XGBoost is a decision-tree-based ensemble Machine Learning algorithm that uses a gradient boosting framework. It is an implementation of gradient boosted decision trees designed for speed and performance. XGBoost has been dominating machine learning and Kaggle competitions for structured or tabular data.
XGBoost algorithm was developed as a research project at the University of Washington. Tianqi Chen and Carlos Guestrin presented their paper at SIGKDD Conference in 2016 and caught the Machine Learning world by fire.
How does it work?
To understand XGBoost, we must first understand Gradient Descent and Gradient Boosting. Gradient Descent is an iterative optimization algorithm. It is a method to minimize a function having several variables. Thus, Gradient Descent can be used to minimize the cost function(measures how close the predicted values are, to the corresponding actual values).
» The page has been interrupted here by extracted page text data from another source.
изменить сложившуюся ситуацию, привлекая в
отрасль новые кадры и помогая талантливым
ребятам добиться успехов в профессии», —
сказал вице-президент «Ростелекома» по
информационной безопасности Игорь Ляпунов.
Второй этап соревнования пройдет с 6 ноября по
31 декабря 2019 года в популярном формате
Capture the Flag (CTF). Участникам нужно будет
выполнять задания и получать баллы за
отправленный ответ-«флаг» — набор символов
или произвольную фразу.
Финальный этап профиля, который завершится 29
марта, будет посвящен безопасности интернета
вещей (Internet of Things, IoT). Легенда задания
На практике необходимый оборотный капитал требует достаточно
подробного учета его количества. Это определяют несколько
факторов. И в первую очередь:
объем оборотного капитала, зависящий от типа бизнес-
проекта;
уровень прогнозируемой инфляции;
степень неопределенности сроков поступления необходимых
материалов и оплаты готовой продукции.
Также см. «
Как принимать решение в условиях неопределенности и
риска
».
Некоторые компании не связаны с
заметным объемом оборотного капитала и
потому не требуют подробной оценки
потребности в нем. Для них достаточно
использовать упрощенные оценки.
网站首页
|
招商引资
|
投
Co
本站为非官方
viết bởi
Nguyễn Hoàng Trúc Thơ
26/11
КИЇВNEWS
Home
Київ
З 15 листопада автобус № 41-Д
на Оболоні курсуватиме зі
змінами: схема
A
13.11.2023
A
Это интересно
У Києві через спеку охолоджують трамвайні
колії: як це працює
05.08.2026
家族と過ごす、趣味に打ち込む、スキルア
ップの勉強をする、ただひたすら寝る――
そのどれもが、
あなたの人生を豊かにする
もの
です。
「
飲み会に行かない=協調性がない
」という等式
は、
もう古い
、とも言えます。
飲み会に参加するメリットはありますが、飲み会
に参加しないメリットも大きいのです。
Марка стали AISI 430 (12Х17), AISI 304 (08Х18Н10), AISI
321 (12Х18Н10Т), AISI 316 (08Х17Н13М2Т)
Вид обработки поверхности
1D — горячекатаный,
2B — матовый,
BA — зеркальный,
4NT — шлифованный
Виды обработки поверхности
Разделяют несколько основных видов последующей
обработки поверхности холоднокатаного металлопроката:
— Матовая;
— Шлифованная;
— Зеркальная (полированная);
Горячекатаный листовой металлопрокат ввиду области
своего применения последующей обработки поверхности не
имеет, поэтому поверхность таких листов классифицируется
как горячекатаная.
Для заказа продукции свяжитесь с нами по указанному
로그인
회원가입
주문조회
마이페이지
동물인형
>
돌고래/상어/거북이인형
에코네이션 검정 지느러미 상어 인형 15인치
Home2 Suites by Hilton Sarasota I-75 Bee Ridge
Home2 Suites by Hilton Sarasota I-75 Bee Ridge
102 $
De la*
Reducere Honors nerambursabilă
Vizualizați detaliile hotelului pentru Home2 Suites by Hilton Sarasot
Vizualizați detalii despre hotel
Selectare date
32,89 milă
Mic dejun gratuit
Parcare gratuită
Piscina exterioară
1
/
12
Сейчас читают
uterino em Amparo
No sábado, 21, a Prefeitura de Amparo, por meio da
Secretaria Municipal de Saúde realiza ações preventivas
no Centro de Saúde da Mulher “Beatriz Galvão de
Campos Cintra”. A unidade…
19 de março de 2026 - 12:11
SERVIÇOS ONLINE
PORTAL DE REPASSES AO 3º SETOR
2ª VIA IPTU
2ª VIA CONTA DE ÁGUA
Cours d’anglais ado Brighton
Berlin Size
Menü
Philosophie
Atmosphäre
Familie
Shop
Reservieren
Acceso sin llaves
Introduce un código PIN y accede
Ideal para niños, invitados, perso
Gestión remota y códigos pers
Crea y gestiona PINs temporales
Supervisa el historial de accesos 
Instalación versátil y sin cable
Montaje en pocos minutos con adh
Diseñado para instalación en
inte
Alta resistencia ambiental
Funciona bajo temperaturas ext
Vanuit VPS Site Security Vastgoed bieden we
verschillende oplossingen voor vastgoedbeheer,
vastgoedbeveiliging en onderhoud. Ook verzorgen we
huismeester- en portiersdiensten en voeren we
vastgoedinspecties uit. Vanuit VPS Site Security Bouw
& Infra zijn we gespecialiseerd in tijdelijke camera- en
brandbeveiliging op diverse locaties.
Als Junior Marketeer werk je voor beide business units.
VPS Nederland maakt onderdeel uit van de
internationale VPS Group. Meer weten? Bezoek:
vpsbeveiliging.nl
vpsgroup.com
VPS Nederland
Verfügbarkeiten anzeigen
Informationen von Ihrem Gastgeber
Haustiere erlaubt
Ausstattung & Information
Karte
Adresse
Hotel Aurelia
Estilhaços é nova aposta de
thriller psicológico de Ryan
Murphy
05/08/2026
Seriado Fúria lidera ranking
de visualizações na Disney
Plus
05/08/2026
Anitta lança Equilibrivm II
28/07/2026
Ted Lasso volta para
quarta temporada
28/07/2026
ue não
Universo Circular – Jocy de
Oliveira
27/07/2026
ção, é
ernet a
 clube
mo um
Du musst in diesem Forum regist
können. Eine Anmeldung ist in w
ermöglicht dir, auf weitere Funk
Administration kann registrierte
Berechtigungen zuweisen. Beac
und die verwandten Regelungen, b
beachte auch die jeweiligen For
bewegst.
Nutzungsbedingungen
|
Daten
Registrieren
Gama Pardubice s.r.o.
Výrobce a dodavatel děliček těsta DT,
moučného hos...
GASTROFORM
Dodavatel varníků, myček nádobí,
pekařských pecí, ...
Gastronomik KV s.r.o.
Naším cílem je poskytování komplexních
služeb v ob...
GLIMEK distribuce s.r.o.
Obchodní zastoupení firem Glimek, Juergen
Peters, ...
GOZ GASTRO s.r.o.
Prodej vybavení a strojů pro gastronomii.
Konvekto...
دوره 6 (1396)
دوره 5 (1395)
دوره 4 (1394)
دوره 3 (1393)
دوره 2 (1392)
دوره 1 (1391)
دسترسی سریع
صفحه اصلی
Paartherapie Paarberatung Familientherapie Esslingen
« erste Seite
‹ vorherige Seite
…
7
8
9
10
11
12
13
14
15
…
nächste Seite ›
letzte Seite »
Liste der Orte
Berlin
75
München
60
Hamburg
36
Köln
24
It first runs the model with initial weights, then seeks to minimize the cost function by updating the weights over several iterations. Gradient Boosting carries the principle of Gradient Descent and Boosting to supervised learning. Gradient Boosted Models (GBM’s) are trees built sequentially, in series. In GBM’s, we take the weighted sum of multiple models.
- Each new model uses Gradient Descent optimization to update/ make corrections to the weights to be learned by the model to reach a local minimum of the cost function.
- The vector of weights assigned to each model is not derived from the misclassifications of the previous model and the resulting increased weights assigned to misclassifications but is derived from the weights optimized by Gradient Descent to minimize the cost function. The result of Gradient Descent is the same function of the model as the beginning, just with better parameters.
- Gradient Boosting adds a new function to the existing function in each step to predict the output. The result of Gradient Boosting is an altogether different function from the beginning because the result is the addition of multiple functions.
XGBoost was built to push the limit of computational resources for boosted trees. XGBoost is an implementation of GBM, with major improvements. GBM’s build trees sequentially, but XGBoost is parallelized. This makes XGBoost faster.
Features of XGBoost
- Regularization: XGBoost has an option to penalize complex models through both L1 and L2 regularization. Regularization helps in preventing overfitting
- Handling sparse data: Missing values or data processing steps like one-hot encoding make data sparse. XGBoost incorporates a sparsity-aware split finding algorithm to handle different types of sparsity patterns in the data
- Parallelization: XGBoost approaches the process of sequential tree building using parallelized implementation. This is possible due to the interchangeable nature of loops used for building base learners; the outer loop that enumerates the leaf nodes of a tree, and the second inner loop that calculates the features. This nesting of loops limits parallelization because without completing the inner loop (more computationally demanding of the two), the outer loop cannot be started. Therefore, to improve run time, the order of loops is interchanged using initialization through a global scan of all instances and sorting using parallel threads. This switch improves algorithmic performance by offsetting any parallelization overheads in computation.
- Tree Pruning: The stopping criterion for tree splitting within the GBM framework is greedy in nature and depends on the negative loss criterion at the point of the split. XGBoost uses the ‘max_depth’ parameter as specified instead of criterion first, and starts pruning trees backward. This ‘depth-first’ approach improves computational performance significantly.
- Out-of-core computing: This feature optimizes the available disk space and maximizes its usage when handling huge datasets that do not fit into memory.
- Cross-validation: The algorithm comes with a built-in cross-validation method at each iteration, taking away the need to explicitly program this search and to specify the exact number of boosting iterations required in a single run.
- Cache awareness: In XGBoost, non-continuous memory access is required to get the gradient statistics by row index. Hence, XGBoost has been designed to make optimal use of hardware. This is done by allocating internal buffers in each thread, where the gradient statistics can be stored.